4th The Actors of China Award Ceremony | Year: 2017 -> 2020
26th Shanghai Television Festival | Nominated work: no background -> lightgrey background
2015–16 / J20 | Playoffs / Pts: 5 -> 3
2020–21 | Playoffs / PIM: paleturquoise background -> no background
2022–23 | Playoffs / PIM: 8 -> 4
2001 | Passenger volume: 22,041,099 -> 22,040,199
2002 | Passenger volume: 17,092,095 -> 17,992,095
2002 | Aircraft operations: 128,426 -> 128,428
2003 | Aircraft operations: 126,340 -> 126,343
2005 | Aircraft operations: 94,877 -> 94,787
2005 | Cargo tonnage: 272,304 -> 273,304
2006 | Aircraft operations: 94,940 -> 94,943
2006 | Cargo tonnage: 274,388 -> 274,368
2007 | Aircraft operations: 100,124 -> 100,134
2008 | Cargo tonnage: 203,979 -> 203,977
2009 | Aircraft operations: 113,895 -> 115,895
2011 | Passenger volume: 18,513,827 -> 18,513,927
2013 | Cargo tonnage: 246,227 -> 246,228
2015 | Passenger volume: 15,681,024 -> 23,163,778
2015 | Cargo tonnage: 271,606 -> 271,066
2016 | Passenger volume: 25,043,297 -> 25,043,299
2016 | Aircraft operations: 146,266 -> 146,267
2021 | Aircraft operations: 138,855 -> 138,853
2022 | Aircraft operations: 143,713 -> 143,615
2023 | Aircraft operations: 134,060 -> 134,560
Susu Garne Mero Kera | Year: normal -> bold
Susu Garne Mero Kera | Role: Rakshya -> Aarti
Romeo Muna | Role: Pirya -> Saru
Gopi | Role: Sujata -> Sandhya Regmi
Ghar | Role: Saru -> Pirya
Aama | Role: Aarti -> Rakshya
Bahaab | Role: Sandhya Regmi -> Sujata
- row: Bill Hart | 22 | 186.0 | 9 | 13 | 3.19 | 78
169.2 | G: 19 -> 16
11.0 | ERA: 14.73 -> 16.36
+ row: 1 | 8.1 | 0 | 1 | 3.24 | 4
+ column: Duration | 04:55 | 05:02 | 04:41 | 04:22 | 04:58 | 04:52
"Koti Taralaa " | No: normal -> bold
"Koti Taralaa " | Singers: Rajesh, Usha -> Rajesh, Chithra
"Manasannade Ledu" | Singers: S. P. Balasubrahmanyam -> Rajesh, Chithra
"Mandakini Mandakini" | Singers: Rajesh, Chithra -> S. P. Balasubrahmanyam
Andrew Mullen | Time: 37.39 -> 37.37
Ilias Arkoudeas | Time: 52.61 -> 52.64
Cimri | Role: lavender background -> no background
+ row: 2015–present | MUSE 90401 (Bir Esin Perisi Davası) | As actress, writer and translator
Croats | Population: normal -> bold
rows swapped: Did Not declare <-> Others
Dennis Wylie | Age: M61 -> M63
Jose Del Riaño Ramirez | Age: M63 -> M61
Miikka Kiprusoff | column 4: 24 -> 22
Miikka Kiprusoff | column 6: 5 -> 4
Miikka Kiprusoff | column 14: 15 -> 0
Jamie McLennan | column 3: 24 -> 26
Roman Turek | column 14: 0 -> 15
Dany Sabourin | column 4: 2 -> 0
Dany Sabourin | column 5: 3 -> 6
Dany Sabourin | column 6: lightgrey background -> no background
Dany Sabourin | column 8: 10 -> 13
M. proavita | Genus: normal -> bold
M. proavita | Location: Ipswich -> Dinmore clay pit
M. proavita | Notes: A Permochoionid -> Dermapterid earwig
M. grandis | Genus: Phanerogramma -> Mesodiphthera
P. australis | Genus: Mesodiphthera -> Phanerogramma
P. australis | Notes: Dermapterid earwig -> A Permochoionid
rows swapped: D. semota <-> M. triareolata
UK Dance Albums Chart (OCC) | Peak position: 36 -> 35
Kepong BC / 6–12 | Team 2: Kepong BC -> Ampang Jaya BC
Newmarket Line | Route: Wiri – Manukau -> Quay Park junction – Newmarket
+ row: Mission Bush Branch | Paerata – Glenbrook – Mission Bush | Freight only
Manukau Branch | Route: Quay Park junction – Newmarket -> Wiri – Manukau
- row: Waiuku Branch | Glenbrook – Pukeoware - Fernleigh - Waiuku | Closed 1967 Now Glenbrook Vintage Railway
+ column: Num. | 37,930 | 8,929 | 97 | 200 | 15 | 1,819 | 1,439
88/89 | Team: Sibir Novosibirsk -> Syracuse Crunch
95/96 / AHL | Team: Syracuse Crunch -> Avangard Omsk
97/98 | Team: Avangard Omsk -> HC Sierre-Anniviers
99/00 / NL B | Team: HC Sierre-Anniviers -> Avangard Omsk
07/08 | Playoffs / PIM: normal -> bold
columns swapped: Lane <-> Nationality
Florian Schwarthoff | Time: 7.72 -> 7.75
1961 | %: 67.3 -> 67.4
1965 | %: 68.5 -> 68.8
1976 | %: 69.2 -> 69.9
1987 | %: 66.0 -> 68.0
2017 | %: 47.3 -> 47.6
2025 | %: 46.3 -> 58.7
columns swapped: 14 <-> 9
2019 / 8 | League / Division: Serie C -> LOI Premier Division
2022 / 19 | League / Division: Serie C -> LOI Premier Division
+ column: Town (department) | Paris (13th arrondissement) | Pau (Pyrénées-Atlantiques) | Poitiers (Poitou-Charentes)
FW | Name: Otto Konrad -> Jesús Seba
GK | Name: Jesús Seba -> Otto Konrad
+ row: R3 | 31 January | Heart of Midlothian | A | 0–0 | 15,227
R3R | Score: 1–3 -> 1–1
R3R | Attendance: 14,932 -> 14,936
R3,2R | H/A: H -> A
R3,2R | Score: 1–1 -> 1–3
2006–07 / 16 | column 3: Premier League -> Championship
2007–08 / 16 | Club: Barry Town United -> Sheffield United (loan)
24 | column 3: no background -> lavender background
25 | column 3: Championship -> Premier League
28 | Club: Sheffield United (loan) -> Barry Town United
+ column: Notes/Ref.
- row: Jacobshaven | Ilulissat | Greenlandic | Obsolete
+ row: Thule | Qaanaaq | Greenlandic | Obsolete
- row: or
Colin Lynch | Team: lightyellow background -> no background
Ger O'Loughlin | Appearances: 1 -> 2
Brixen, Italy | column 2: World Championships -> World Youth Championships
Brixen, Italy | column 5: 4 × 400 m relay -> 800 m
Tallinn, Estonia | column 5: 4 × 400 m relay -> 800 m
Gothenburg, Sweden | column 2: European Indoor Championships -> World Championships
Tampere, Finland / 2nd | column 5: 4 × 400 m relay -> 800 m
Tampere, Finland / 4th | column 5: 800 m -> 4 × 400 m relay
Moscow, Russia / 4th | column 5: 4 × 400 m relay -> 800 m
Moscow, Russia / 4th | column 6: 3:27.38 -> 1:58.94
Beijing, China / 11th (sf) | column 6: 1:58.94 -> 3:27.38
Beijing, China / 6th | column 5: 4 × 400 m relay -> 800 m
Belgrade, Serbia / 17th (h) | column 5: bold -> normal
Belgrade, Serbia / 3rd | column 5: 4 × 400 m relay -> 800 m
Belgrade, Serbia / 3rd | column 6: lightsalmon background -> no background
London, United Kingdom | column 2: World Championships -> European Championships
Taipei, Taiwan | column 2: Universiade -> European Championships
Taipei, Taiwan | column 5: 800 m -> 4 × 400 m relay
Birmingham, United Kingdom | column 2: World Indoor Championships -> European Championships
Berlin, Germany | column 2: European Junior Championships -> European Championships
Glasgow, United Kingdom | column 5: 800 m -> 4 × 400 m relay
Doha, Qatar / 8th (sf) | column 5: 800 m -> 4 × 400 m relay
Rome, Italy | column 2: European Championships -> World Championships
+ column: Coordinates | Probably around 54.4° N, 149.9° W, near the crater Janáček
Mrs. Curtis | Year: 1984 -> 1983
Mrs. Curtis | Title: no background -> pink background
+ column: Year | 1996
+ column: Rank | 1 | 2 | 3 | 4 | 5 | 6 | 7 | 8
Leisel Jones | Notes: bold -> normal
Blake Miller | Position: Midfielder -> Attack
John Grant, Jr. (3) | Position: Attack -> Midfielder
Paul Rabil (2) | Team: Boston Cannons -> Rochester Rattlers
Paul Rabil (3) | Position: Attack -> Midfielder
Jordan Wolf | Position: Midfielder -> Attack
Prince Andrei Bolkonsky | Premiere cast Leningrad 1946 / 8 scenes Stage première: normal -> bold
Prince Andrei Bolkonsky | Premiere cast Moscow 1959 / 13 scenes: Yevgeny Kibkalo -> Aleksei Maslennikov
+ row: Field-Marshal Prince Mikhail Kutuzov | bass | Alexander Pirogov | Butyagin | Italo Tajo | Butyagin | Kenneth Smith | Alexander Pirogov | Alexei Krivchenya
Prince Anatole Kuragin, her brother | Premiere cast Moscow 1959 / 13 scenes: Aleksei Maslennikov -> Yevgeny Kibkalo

------

**CONSIGNE:** Exprimez sous forme de liste JSON de chaînes le passage de la liste qui va de son début jusqu'à la ligne contenant "2015–16 / J20 | Playoffs / Pts: 5 -> 3", cette ligne comprise. Chaque ligne doit donner une chaîne, et les lignes vides sont omises.

**RÉSULTAT FINAL:**
[
  "4th The Actors of China Award Ceremony | Year: 2017 -> 2020",
  "26th Shanghai Television Festival | Nominated work: no background -> lightgrey background",
  "2015–16 / J20 | Playoffs / Pts: 5 -> 3"
]